::: PAGE EXCERPT :::
I did spend a lot of time trying to understand how it all works with pen and
paper, reading the original Rete description and the wikipedia article, it's a
bit annoying because it seems descriptions of Rete are very few AND they use
different terminology and approaches to explaining, AND there are really a lot
of implementation choices to make depending on the specifics of your problem,
so I had a lot of difficulty wrapping my head completely around the concept.

In fact, the first implementation I made was very contrived and I unknowingly
bypassed a lot of problems and I didn't even know my understanding was still
incomplete. It's only when I tried to make another implementation for a more
difficult problem that I realized and fixed my lackings.
::: DATA LINES :::
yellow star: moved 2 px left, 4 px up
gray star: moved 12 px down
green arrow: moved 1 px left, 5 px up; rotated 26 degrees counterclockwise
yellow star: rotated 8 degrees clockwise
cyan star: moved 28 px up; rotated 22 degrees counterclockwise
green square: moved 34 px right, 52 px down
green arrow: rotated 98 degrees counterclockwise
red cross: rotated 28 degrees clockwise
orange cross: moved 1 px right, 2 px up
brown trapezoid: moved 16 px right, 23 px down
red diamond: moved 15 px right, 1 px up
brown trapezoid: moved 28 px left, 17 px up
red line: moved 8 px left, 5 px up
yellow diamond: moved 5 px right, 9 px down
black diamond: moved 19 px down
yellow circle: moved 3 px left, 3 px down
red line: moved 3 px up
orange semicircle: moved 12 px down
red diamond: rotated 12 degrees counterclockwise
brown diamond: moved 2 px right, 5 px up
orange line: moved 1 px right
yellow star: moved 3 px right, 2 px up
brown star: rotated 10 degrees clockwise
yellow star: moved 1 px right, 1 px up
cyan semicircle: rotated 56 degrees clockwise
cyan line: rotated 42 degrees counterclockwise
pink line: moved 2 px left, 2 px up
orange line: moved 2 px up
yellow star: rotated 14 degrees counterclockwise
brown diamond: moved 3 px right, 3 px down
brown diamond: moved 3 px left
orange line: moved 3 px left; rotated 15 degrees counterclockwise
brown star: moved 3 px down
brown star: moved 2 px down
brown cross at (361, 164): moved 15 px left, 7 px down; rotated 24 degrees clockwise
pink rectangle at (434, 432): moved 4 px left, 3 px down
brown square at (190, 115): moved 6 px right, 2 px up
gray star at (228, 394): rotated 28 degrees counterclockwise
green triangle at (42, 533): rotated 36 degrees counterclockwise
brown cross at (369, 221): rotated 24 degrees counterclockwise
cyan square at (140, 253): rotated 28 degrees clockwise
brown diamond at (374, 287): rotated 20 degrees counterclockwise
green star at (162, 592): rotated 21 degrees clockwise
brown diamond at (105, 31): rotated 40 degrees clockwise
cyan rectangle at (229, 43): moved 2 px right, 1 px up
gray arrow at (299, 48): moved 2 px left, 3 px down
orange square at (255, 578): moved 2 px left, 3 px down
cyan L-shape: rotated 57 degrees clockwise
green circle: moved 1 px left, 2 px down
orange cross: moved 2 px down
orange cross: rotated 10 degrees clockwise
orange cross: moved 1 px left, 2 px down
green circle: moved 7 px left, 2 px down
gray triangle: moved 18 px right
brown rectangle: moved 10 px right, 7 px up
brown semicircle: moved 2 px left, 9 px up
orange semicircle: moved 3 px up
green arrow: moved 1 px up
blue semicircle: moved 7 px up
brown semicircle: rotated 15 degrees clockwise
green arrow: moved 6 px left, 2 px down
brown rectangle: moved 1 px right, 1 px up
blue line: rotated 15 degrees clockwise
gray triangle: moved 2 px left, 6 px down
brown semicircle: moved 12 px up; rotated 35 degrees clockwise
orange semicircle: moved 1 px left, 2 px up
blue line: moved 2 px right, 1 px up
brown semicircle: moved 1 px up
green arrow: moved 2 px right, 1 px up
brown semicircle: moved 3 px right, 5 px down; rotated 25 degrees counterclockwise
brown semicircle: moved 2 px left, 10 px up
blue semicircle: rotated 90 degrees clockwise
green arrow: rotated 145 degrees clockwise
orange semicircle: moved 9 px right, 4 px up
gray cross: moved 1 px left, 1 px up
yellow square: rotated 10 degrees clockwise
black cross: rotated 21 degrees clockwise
:::
*EXERCISE GOAL*.
Please answer these questions using the Rete excerpt above the rows:
(a) Which two sources did the writer read while trying to understand Rete?
(b) What word does the writer use to describe the first implementation?
(c) What led the writer to notice and fix the gaps in their understanding?

*FINISHED ANSWER*.
(a) The original Rete description and the wikipedia article.
(b) Contrived ("very contrived").
(c) Trying to make another implementation for a more difficult problem.